Кузнец продолжал разговор:

— Вы ведь матрос, верно? — сказал он. — Знаю, знаю, сын старика Недруга. Я хорошо его помню, вашего покойного папашу. (Меж тем дальний гром загрохотал, словно покатилась бочка, из которой выцедили все вино.) Плохие у него выдались последние годы. Для старого человека он слишком много был один. — И добавил: — Вам, черт подери, следовало бы раньше вернуться, тогда бы он, пожалуй, еще и сейчас был жив. Ну, да об этом мы еще поговорим. Я когда-нибудь поднимусь в хижину гончара.
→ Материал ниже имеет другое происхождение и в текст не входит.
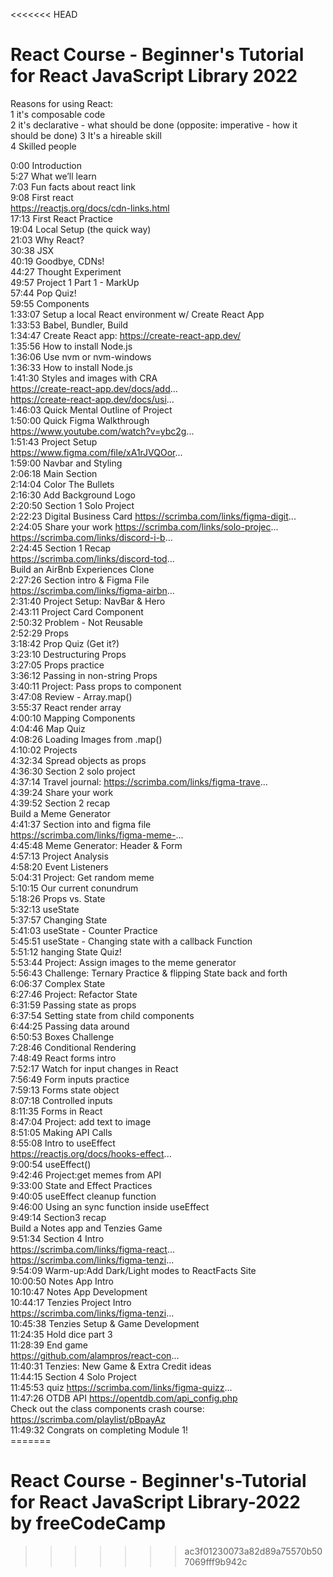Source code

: <<<<<<< HEAD
# React Course - Beginner's Tutorial for React JavaScript Library 2022

Reasons for using React:<br /> 
1 it's composable code<br /> 
2 it's declarative - what should be done (opposite: imperative - how it should be done)
3 It's a hireable skill<br /> 
4 Skilled people 
<br /> 



0:00 Introduction <br /> 
5:27 What we’ll learn <br /> 
7:03 Fun facts about react link <br /> 
9:08 First react <br /> 
https://reactjs.org/docs/cdn-links.html <br /> 
17:13 First React Practice  <br /> 
19:04 Local Setup (the quick way) <br /> 
21:03 Why React? <br /> 
30:38 JSX <br /> 
40:19 Goodbye, CDNs! <br /> 
44:27 Thought Experiment <br /> 
49:57 Project 1 Part 1 - MarkUp <br /> 
57:44 Pop Quiz! <br /> 
59:55 Components <br /> 
1:33:07 Setup a local React environment w/ Create React App <br /> 
1:33:53 Babel, Bundler, Build <br /> 
1:34:47 Create React app: https://create-react-app.dev/ <br /> 
1:35:56 How to install Node.js <br /> 
1:36:06 Use nvm or nvm-windows <br /> 
1:36:33 How to install Node.js <br /> 
1:41:30 Styles and images with CRA <br /> 
https://create-react-app.dev/docs/add... <br /> 
https://create-react-app.dev/docs/usi... <br /> 
1:46:03 Quick Mental Outline of Project <br /> 
1:50:00 Quick Figma Walkthrough <br /> 
https://www.youtube.com/watch?v=ybc2g... <br /> 
1:51:43 Project Setup <br /> 
https://www.figma.com/file/xA1rJVQOor... <br /> 
1:59:00 Navbar and Styling  <br /> 
2:06:18 Main Section <br /> 
2:14:04 Color The Bullets <br /> 
2:16:30 Add Background Logo <br /> 
2:20:50 Section 1 Solo Project <br /> 
2:22:23 Digital Business Card https://scrimba.com/links/figma-digit... <br /> 
2:24:05 Share your work https://scrimba.com/links/solo-projec... https://scrimba.com/links/discord-i-b... <br /> 
2:24:45 Section 1 Recap <br /> 
https://scrimba.com/links/discord-tod... <br /> 
Build an AirBnb Experiences Clone <br /> 
2:27:26 Section intro & Figma File  <br /> 
https://scrimba.com/links/figma-airbn... <br /> 
2:31:40 Project Setup: NavBar & Hero <br /> 
2:43:11 Project Card Component <br /> 
2:50:32 Problem - Not Reusable <br /> 
2:52:29 Props <br /> 
3:18:42 Prop Quiz (Get it?) <br /> 
3:23:10 Destructuring Props <br /> 
3:27:05 Props practice <br /> 
3:36:12 Passing in non-string Props <br /> 
3:40:11 Project: Pass props to component <br /> 
3:47:08 Review - Array.map() <br /> 
3:55:37 React render array <br /> 
4:00:10 Mapping Components <br /> 
4:04:46 Map Quiz <br /> 
4:08:26 Loading Images from .map() <br /> 
4:10:02 Projects <br /> 
4:32:34 Spread objects as props <br /> 
4:36:30 Section 2 solo project <br /> 
4:37:14 Travel journal: https://scrimba.com/links/figma-trave... <br /> 
4:39:24 Share your work <br /> 
4:39:52 Section 2 recap <br /> 
Build a Meme Generator <br /> 
4:41:37 Section into and figma file <br /> 
https://scrimba.com/links/figma-meme-... <br /> 
4:45:48 Meme Generator: Header & Form <br /> 
4:57:13 Project Analysis <br /> 
4:58:20 Event Listeners <br /> 
5:04:31 Project: Get random meme <br /> 
5:10:15 Our current conundrum <br /> 
5:18:26 Props vs. State <br /> 
5:32:13 useState <br /> 
5:37:57 Changing State <br /> 
5:41:03 useState - Counter Practice <br /> 
5:45:51 useState - Changing state with a callback Function <br /> 
5:51:12 hanging State Quiz! <br /> 
5:53:44 Project: Assign images to the meme generator <br /> 
5:56:43 Challenge: Ternary Practice & flipping State back and forth <br /> 
6:06:37 Complex State <br /> 
6:27:46 Project: Refactor State <br /> 
6:31:59 Passing state as props <br /> 
6:37:54 Setting state from child components <br /> 
6:44:25 Passing data around <br /> 
6:50:53 Boxes Challenge <br /> 
7:28:46 Conditional Rendering <br /> 
7:48:49 React forms intro <br /> 
7:52:17 Watch for input changes in React <br /> 
7:56:49 Form inputs practice <br /> 
7:59:13 Forms state object <br /> 
8:07:18 Controlled inputs <br /> 
8:11:35 Forms in React <br /> 
8:47:04 Project: add text to image <br /> 
8:51:05 Making API Calls <br /> 
8:55:08 Intro to useEffect  <br /> 
https://reactjs.org/docs/hooks-effect... <br /> 
9:00:54 useEffect() <br /> 
9:42:46 Project:get memes from API <br /> 
9:33:00 State and Effect Practices <br /> 
9:40:05 useEffect cleanup function <br /> 
9:46:00 Using an sync function inside useEffect <br /> 
9:49:14 Section3 recap <br /> 
Build a Notes app and Tenzies Game <br /> 
9:51:34 Section 4 Intro <br /> 
https://scrimba.com/links/figma-react... <br /> 
https://scrimba.com/links/figma-tenzi... <br /> 
9:54:09 Warm-up:Add Dark/Light modes to ReactFacts Site <br /> 
10:00:50 Notes App Intro <br /> 
10:10:47 Notes App Development <br /> 
10:44:17 Tenzies Project Intro <br /> 
https://scrimba.com/links/figma-tenzi... <br /> 
10:45:38 Tenzies Setup & Game Development <br /> 
11:24:35 Hold dice part 3 <br /> 
11:28:39 End game <br /> 
https://github.com/alampros/react-con... <br /> 
11:40:31 Tenzies: New Game & Extra Credit ideas <br /> 
11:44:15 Section 4 Solo Project <br /> 
11:45:53 quiz https://scrimba.com/links/figma-quizz... <br /> 
11:47:26 OTDB API  https://opentdb.com/api_config.php <br /> 
Check out the class components crash course: https://scrimba.com/playlist/pBpayAz <br /> 
11:49:32 Congrats on completing Module 1! <br /> 
======= <br /> 
# React Course - Beginner's-Tutorial for React JavaScript Library-2022 by freeCodeCamp <br /> 
>>>>>>> ac3f01230073a82d89a75570b507069fff9b942c

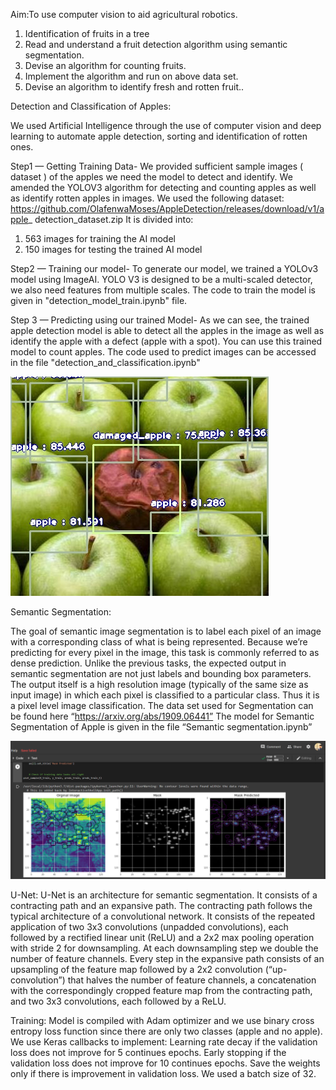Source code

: Aim:To use computer vision to aid agricultural robotics.
1. Identification of fruits in a tree
2. Read and understand a fruit detection algorithm using semantic segmentation.
3. Devise an algorithm for counting fruits.
4. Implement the algorithm and run on above data set.
5. Devise an algorithm to identify fresh and rotten fruit..


Detection and Classification of Apples:


We used Artificial Intelligence through the use of computer vision and deep learning
to automate apple detection, sorting and identification of rotten ones.

Step1 — Getting Training Data-
We provided sufficient sample images ( dataset ) of the apples we need the model to
detect and identify. We amended the YOLOV3 algorithm for detecting and counting
apples as well as identify rotten apples in images. We used the following dataset:
https://github.com/OlafenwaMoses/AppleDetection/releases/download/v1/apple_
detection_dataset.zip
It is divided into:
1. 563 images for training the AI model
2. 150 images for testing the trained AI model

Step2 — Training our model-
To generate our model, we trained a YOLOv3 model using ImageAI.
YOLO V3 is designed to be a multi-scaled detector, we also need features from multiple
scales.
The code to train the model is given in "detection_model_train.ipynb" file.
  
Step 3 — Predicting using our trained Model-
As we can see, the trained apple detection model is able to detect all the apples in
the image as well as identify the apple with a defect (apple with a spot). You can use
this trained model to count apples.
The code used to predict images can be accessed in the file "detection_and_classification.ipynb"

 ![alt text](https://github.com/Tajamul21/Detection-Classification-and-Semantic_Segmentation-of-apples/blob/main/Predicted%20images(Detection%20and%20Classification)/sample5.jpg)

Semantic Segmentation:

The goal of semantic image segmentation is to label each pixel of an image with a
corresponding class of what is being represented. Because we’re predicting for every
pixel in the image, this task is commonly referred to as dense prediction.
Unlike the previous tasks, the expected output in semantic segmentation are not just
labels and bounding box parameters. The output itself is a high resolution image (typically of the same size as input image) in which each pixel is classified to a particular
class. Thus it is a pixel level image classification.
The data set used for Segmentation can be found here “https://arxiv.org/abs/1909.06441”
The model for Semantic Segmentation of Apple is given in the file “Semantic segmentation.ipynb”

![alt text](https://github.com/Tajamul21/Detection-Classification-and-Semantic_Segmentation-of-apples/blob/main/Predicted%20Segmented%20Images/sample2.png)

U-Net:
U-Net is an architecture for semantic segmentation. It consists of a contracting path and an expansive path. The contracting path follows the typical architecture of a convolutional network. It consists of the repeated application of two 3x3 convolutions (unpadded convolutions), each followed by a rectified linear unit (ReLU) and a 2x2 max pooling operation with stride 2 for downsampling. At each downsampling step we double the number of feature channels. Every step in the expansive path consists of an upsampling of the feature map followed by a 2x2 convolution (“up-convolution”) that halves the number of feature channels, a concatenation with the correspondingly cropped feature map from the contracting path, and two 3x3 convolutions, each followed by a ReLU.

Training: 
Model is compiled with Adam optimizer and we use binary cross entropy loss function since there are only two classes (apple and no apple). We use Keras callbacks to implement: Learning rate decay if the validation loss does not improve for 5 continues epochs. Early stopping if the validation loss does not improve for 10 continues epochs. Save the weights only if there is improvement in validation loss. We used a batch size of 32.
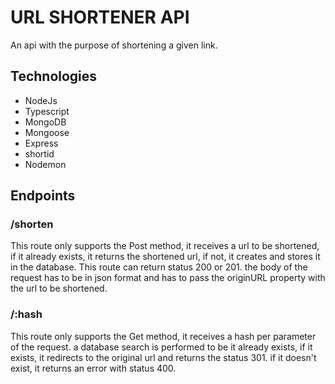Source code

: # URL SHORTENER API

An api with the purpose of shortening a given link.

## Technologies

- NodeJs
- Typescript
- MongoDB
- Mongoose
- Express
- shortid
- Nodemon

## Endpoints

### /shorten

This route only supports the Post method, it receives a url to be shortened, if it already exists, it returns the shortened url, if not, it creates and stores it in the database. This route can return status 200 or 201. the body of the request has to be in json format and has to pass the originURL property with the url to be shortened.

### /:hash

This route only supports the Get method, it receives a hash per parameter of the request. a database search is performed
to be it already exists, if it exists, it redirects to the original url and returns the status 301. if it doesn't exist, it returns an error with status 400.
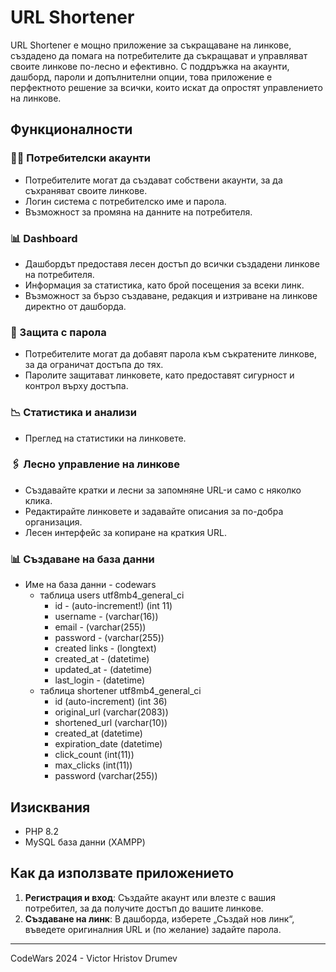 # URL Shortener

URL Shortener е мощно приложение за съкращаване на линкове, създадено да помага на потребителите да съкращават и управляват
своите линкове по-лесно и ефективно. С поддръжка на акаунти, дашборд, пароли и допълнителни опции, това приложение е перфектното
решение за всички, които искат да опростят управлението на линкове.

## Функционалности

### 🧑‍💻 Потребителски акаунти
- Потребителите могат да създават собствени акаунти, за да съхраняват своите линкове.
- Логин система с потребителско име и парола.
- Възможност за промяна на данните на потребителя.

### 📊 Dashboard
- Дашбордът предоставя лесен достъп до всички създадени линкове на потребителя.
- Информация за статистика, като брой посещения за всеки линк.
- Възможност за бързо създаване, редакция и изтриване на линкове директно от дашборда.

### 🔐 Защита с парола
- Потребителите могат да добавят парола към съкратените линкове, за да ограничат достъпа до тях.
- Паролите защитават линковете, като предоставят сигурност и контрол върху достъпа.

### 📉 Статистика и анализи
- Преглед на статистики на линковете.

### 🖇 Лесно управление на линкове
- Създавайте кратки и лесни за запомняне URL-и само с няколко клика.
- Редактирайте линковете и задавайте описания за по-добра организация.
- Лесен интерфейс за копиране на краткия URL.

### 📊 Създаване на база данни

- Име на база данни - codewars
    - таблица users utf8mb4_general_ci
        - id - (auto-increment!) (int 11)
        - username - (varchar(16))
        - email - (varchar(255))
        - password - (varchar(255))
        - created links - (longtext)
        - created_at - (datetime)
        - updated_at - (datetime)
        - last_login - (datetime)
    - таблица shortener utf8mb4_general_ci
        - id (auto-increment) (int 36)
        - original_url (varchar(2083))
        - shortened_url (varchar(10))
        - created_at (datetime)
        - expiration_date (datetime)
        - click_count (int(11))
        - max_clicks (int(11))
        - password (varchar(255))

## Изисквания

- PHP 8.2
- MySQL база данни (XAMPP)

## Как да използвате приложението

1. **Регистрация и вход**: Създайте акаунт или влезте с вашия потребител, за да получите достъп до вашите линкове.
2. **Създаване на линк**: В дашборда, изберете „Създай нов линк“, въведете оригиналния URL и (по желание) задайте парола.

---
CodeWars 2024 - Victor Hristov Drumev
Но обещание обещанием и осталось. Следующей осенью он продал свою кузню и перебрался на хутор, где у него давно уже был дом, в стороне от дороги, и добрая сотня сливовых деревьев. Там он начал варить сливовицу в неимоверных количествах, это было его страстью и к тому же приносило хороший доход. Ни жены, ни детей у него не было, только водка, и, надо сказать, отличная.

В мелочной лавке Франца Цоттера еще горел огонь. Окно, как покрасневший глаз, таращилось сквозь призрачную оболочку дождя. Матрос решительно вошел в лавку, он знал: тут всегда имеются горячительные напитки.

— Сливовицу, пожалуйста.

— Очень сожалею. Вся вышла.

— Тогда коньяк?

— Очень сожалею. Коньяка тоже нет.

— Виски?

— Этого у нас и не водится.

— Вот дьявольщина! Что ж у вас есть?

На полке красовались бутылки с жидкостью странной окраски. Название было какое-то дурацкое и, судя по виду, вкус как у зубного эликсира. С этикетки улыбался охотник.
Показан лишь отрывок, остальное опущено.